IMG_1519I'm not doing much of anything this holiday other than hanging with family plus getting nearly barfed on by the new puppy (who is still cute and still unnamed).

It's weird, I sort of have no idea what the new year will bring. I have no real live show right now, lots of music sitting around needing to be finished and a lot of fairly decent work to do. I guess I'll let the universe pull me wherever.

I'm happy with how my new record did in 2008 and all the cool people I got to meet. Thanks to everyone, hope you're all having a great end of the year.

Thoughts on redesign

I'm working on getting someone to redesign this website. It needs to be wider, more attractive, blah blah. I'm pretty happy with the general layout and usability, but it could use a little lipstick and an eyebrow wax at least. I spent some time going through all sorts of famous musician websites today. It's pretty amazing how most of them are super cluttered and do not have music sections.

I mean I get that not everyone wants to give all their music away, but jesus, throw a dog a bone. If I get more music going to your MySpace page than I do your official website, something's wrong.

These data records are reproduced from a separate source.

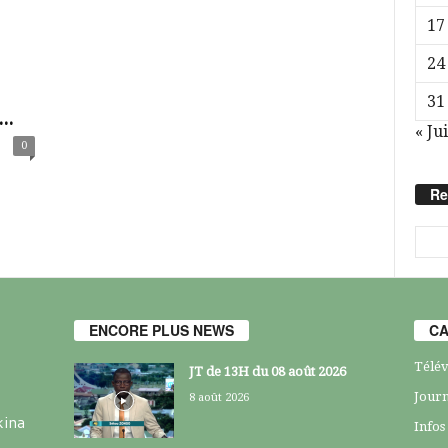
17
24
31
..
« Jui
0
Re
ENCORE PLUS NEWS
CA
Télév
JT de 13H du 08 août 2026
Journ
8 août 2026
kina
Infos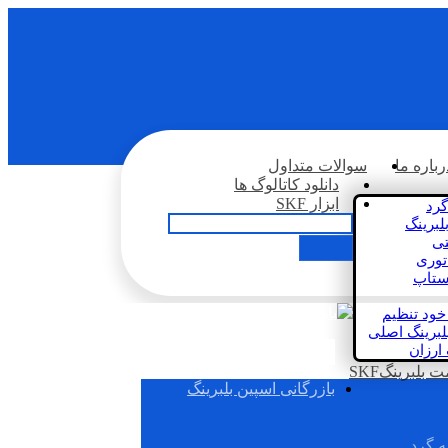
رباره ما
سوالات متداول
دانلود کاتالوگ ها
ابزار SKF
گرد
لبرینگ
تی
اتوری
استاپ
خود تنظیم
لبرینگ اصلی
 ارزان
بلبرینگSKF
بازرگانی اسپین بلبرینگ
ه گرد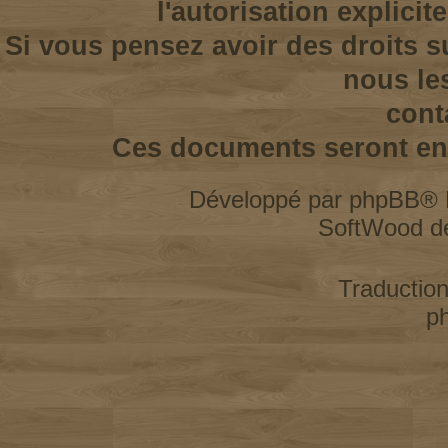
l'autorisation explicit
Si vous pensez avoir des droits s
nous le
cont
Ces documents seront enl
Développé par
phpBB
® 
SoftWood d
Traductio
p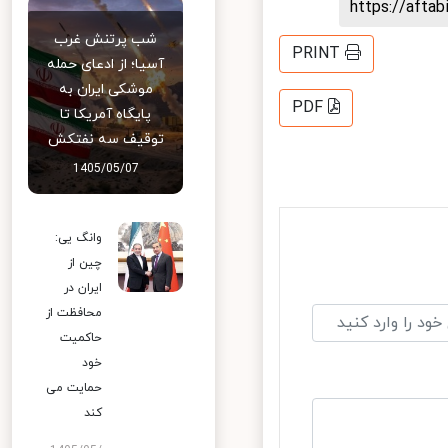
https://aft
شب پرتنش غرب
PRINT
آسیا؛ از ادعای حمله
موشکی ایران به
PDF
پایگاه آمریکا تا
توقیف سه نفتکش
1405/05/07
وانگ یی:
چین از
ایران در
محافظت از
حاکمیت
خود
حمایت می
کند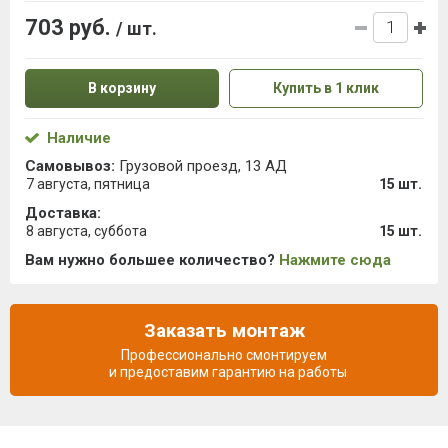
703 руб.
/ шт.
В корзину
Купить в 1 клик
Наличие
Самовывоз:
Грузовой проезд, 13 АД
7 августа, пятница
15 шт.
Доставка:
8 августа, суббота
15 шт.
Вам нужно большее количество?
Нажмите сюда
Заказать монтаж
Профессионально смонтируем
и предоставим гарантию на работы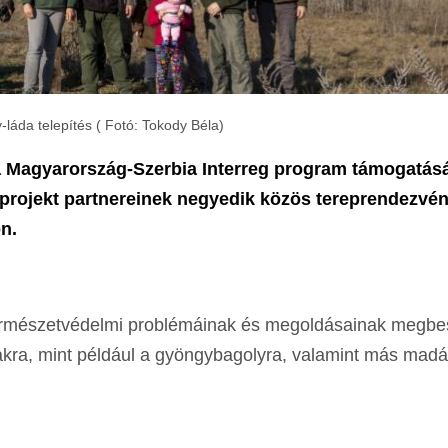
láda telepítés ( Fotó: Tokody Béla)
agyarország-Szerbia Interreg program támogatás
i projekt partnereinek negyedik közös tereprendezvé
n.
ermészetvédelmi problémáinak és megoldásainak megbe
arakra, mint például a gyöngybagolyra, valamint más madá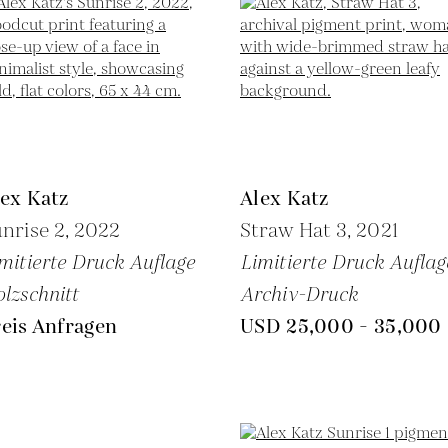
ex Katz
Alex Katz
nrise 2,
2022
Straw Hat 3,
2021
mitierte Druck Auflage
Limitierte Druck Auflag
lzschnitt
Archiv-Druck
eis Anfragen
USD 25,000 - 35,000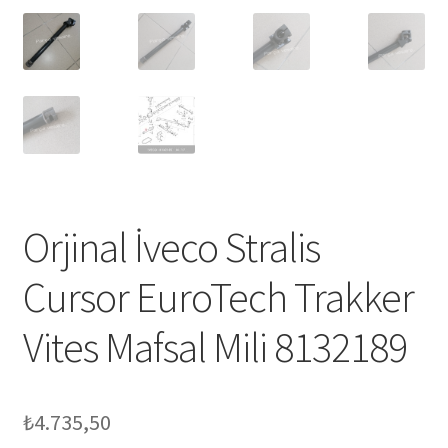
Orjinal İveco Stralis
Cursor EuroTech Trakker
Vites Mafsal Mili 8132189
₺
4.735,50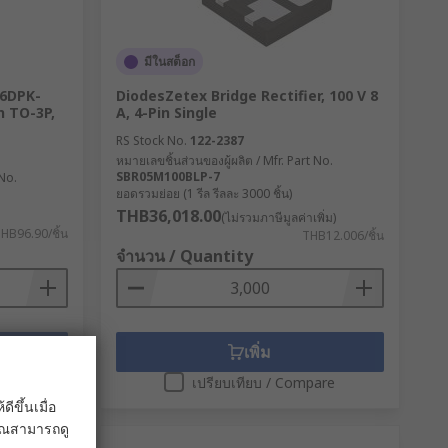
มีในสต็อก
D6DPK-
DiodesZetex Bridge Rectifier, 100 V 8
n TO-3P,
A, 4-Pin Single
RS Stock No.
122-2387
หมายเลขชิ้นส่วนของผู้ผลิต / Mfr. Part No.
SBR05M100BLP-7
 No.
ยอดรวมย่อย (1 รีล รีลละ 3000 ชิ้น)
THB36,018.00
(ไม่รวมภาษีมูลค่าเพิ่ม)
HB96.90/ชิ้น
THB12.006/ชิ้น
จำนวน / Quantity
เพิ่ม
are
เปรียบเทียบ / Compare
ขึ้นเมื่อ
 คุณสามารถดู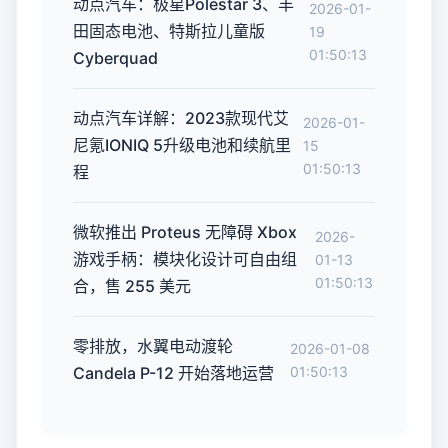
动点汽车：极星Polestar 3、丰
2026-01-
田固态电池、特斯拉儿童版
19
01:50:13
Cyber​​quad
动点汽车详解：2023款现代艾
2026-01-
尼氪IONIQ 5升级电池和续航里
15
01:50:13
程
微软推出 Proteus 无障碍 Xbox
2026-
游戏手柄：模块化设计可自由组
01-13
01:50:13
合，售 255 美元
零排放，水翼电动渡轮
2026-01-08
Candela P-12 开始落地运营
01:50:13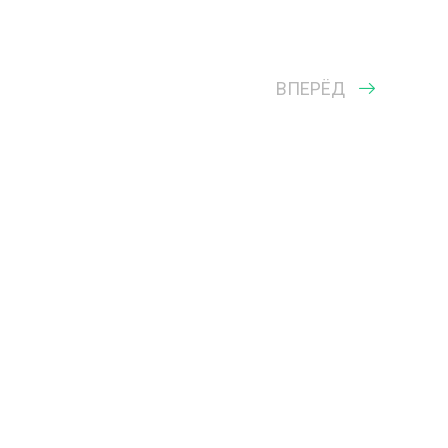
ВПЕРЁД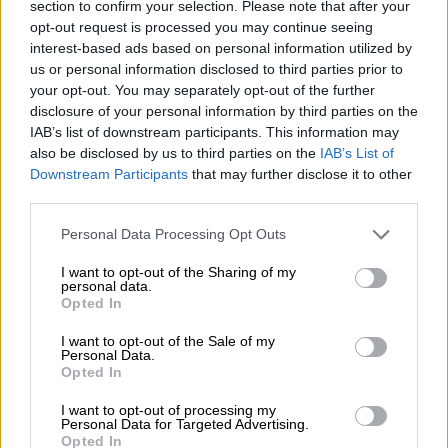
section to confirm your selection. Please note that after your
Απευθύνοντας
έκκληση
στα νοικοκυριά και
opt-out request is processed you may continue seeing
στις επιχειρήσεις να περιορίσουν τη χρήση
interest-based ads based on personal information utilized by
us or personal information disclosed to third parties prior to
νερού, η δήμαρχος Τζιοτί Γκόντεκ
your opt-out. You may separately opt-out of the further
συνέστησε στον κόσμο «
να μην κάνει ντους
ή
disclosure of your personal information by third parties on the
μπάνιο, ούτε να πλένει τα πιάτα ή τα ρούχα»
IAB’s list of downstream participants. This information may
έως ότου επιλυθεί η κατάσταση.
also be disclosed by us to third parties on the
IAB’s List of
Downstream Participants
that may further disclose it to other
third parties.
Here’s why you have no water in
Calgary right now. Main break in
Please note that this website/app uses one or more Google
Personal Data Processing Opt Outs
Montgomery. City crews not here
services and may gather and store information including but
not limited to your visit or usage behaviour. You may click to
I want to opt-out of the Sharing of my
yet.
#yyc
#yycroads
personal data.
grant or deny consent to Google and its third-party tags to
pic.twitter.com/UQvMMzmS8E
Opted In
use your data for below specified purposes in below Google
consent section.
I want to opt-out of the Sale of my
— Randy Risling (@RandyRisling)
Personal Data.
June 6, 2024
Opted In
I want to opt-out of processing my
Μπορεί να χρειαστεί «πολύς καιρός»
Personal Data for Targeted Advertising.
Opted In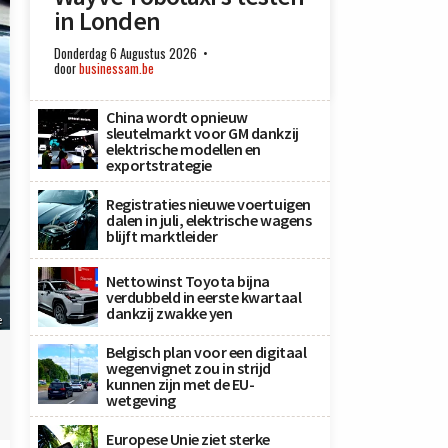
in Londen
Donderdag 6 Augustus 2026
door
businessam.be
China wordt opnieuw
sleutelmarkt voor GM dankzij
elektrische modellen en
exportstrategie
Registraties nieuwe voertuigen
dalen in juli, elektrische wagens
blijft marktleider
Nettowinst Toyota bijna
verdubbeld in eerste kwartaal
dankzij zwakke yen
e
Belgisch plan voor een digitaal
wegenvignet zou in strijd
kunnen zijn met de EU-
wetgeving
Europese Unie ziet sterke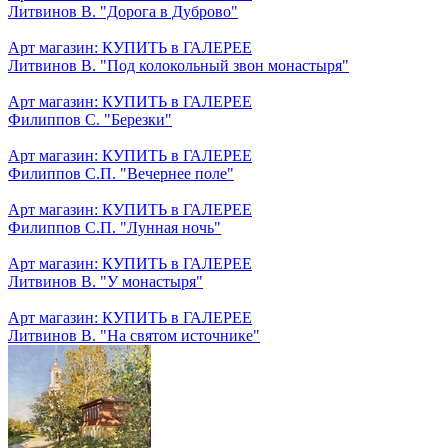
Литвинов В. "Дорога в Дуброво"
Арт магазин: КУПИТЬ в ГАЛЕРЕЕ
Литвинов В. "Под колокольный звон монастыря"
Арт магазин: КУПИТЬ в ГАЛЕРЕЕ
Филиппов С. "Березки"
Арт магазин: КУПИТЬ в ГАЛЕРЕЕ
Филиппов С.П. "Вечернее поле"
Арт магазин: КУПИТЬ в ГАЛЕРЕЕ
Филиппов С.П. "Лунная ночь"
Арт магазин: КУПИТЬ в ГАЛЕРЕЕ
Литвинов В. "У монастыря"
Арт магазин: КУПИТЬ в ГАЛЕРЕЕ
Литвинов В. "На святом источнике"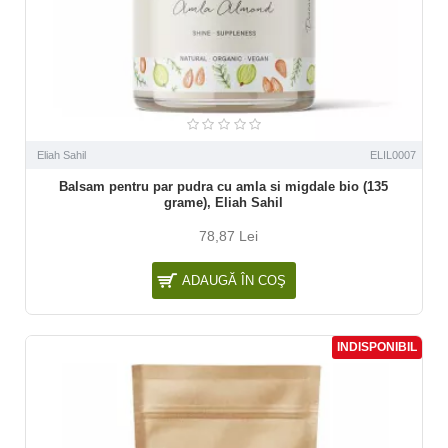
Eliah Sahil
ELIL0007
Balsam pentru par pudra cu amla si migdale bio (135
grame), Eliah Sahil
78,87 Lei
ADAUGĂ ÎN COŞ
INDISPONIBIL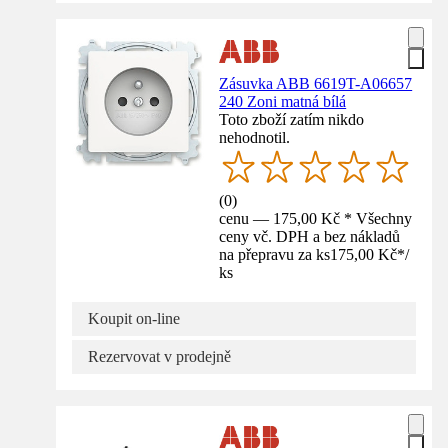
Zásuvka ABB 6619T-A06657
240 Zoni matná bílá
Toto zboží zatím nikdo
nehodnotil.
(
0
)
cenu — 175,00 Kč * Všechny
ceny vč. DPH a bez nákladů
na přepravu za ks
175,00 Kč
*
/
ks
Koupit on-line
Rezervovat v prodejně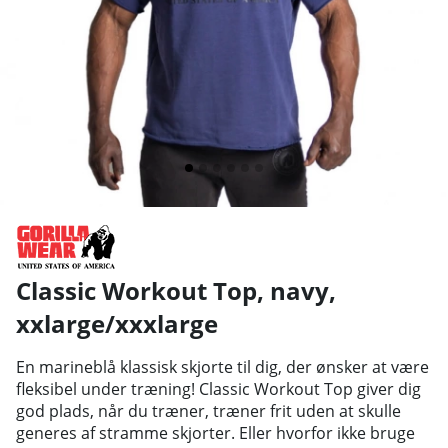
Classic Workout Top, navy,
xxlarge/xxxlarge
En marineblå klassisk skjorte til dig, der ønsker at være
fleksibel under træning! Classic Workout Top giver dig
god plads, når du træner, træner frit uden at skulle
generes af stramme skjorter. Eller hvorfor ikke bruge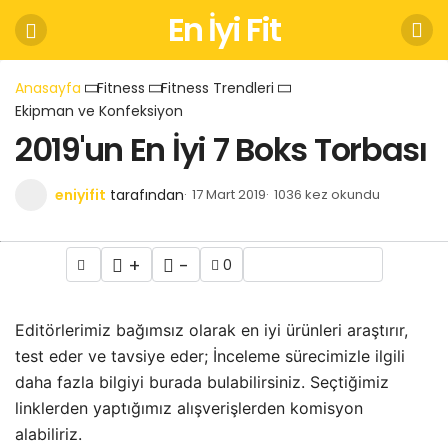
En İyi Fit
Anasayfa
Fitness
Fitness Trendleri
Ekipman ve Konfeksiyon
2019'un En İyi 7 Boks Torbası
eniyifit
tarafından
17 Mart 2019
1036 kez okundu
+
-
0
Editörlerimiz bağımsız olarak en iyi ürünleri araştırır,
test eder ve tavsiye eder; İnceleme sürecimizle ilgili
daha fazla bilgiyi burada bulabilirsiniz. Seçtiğimiz
linklerden yaptığımız alışverişlerden komisyon
alabiliriz.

Anyway, the most startling thing is that out of all the websites I visited, one of the best was Britney Spears':

britneyspearswebsite

What it's got going for it:

  • Simple design
  • It's not Flash
  • Straightforward navigation (home/blog/videos/music/photos/tour)
  • RSS feed
  • Hey, there's a music section! (though it's just music blog posts – cop-out)
  • Some actual content (from a team of Britney bloggers)
  • Britney's Twitter status up top

I can't say it's the greatest but compared to most musician websites it's amazingly restrained, simple and informative. Also it has inspired me to create a Brad Sucks fragrance.

What other musician websites are decent? Who should I steal from?

Band no more

Over the weekend I broke up with my band. It wasn't them, it was me. Thanks to Bruce and Matt for the awesome support and good times. I'm trying to figure out what's next and I'll probably be looking for ideas on here.

How does a “one man band” do a rocking live show that isn't boring as all hell?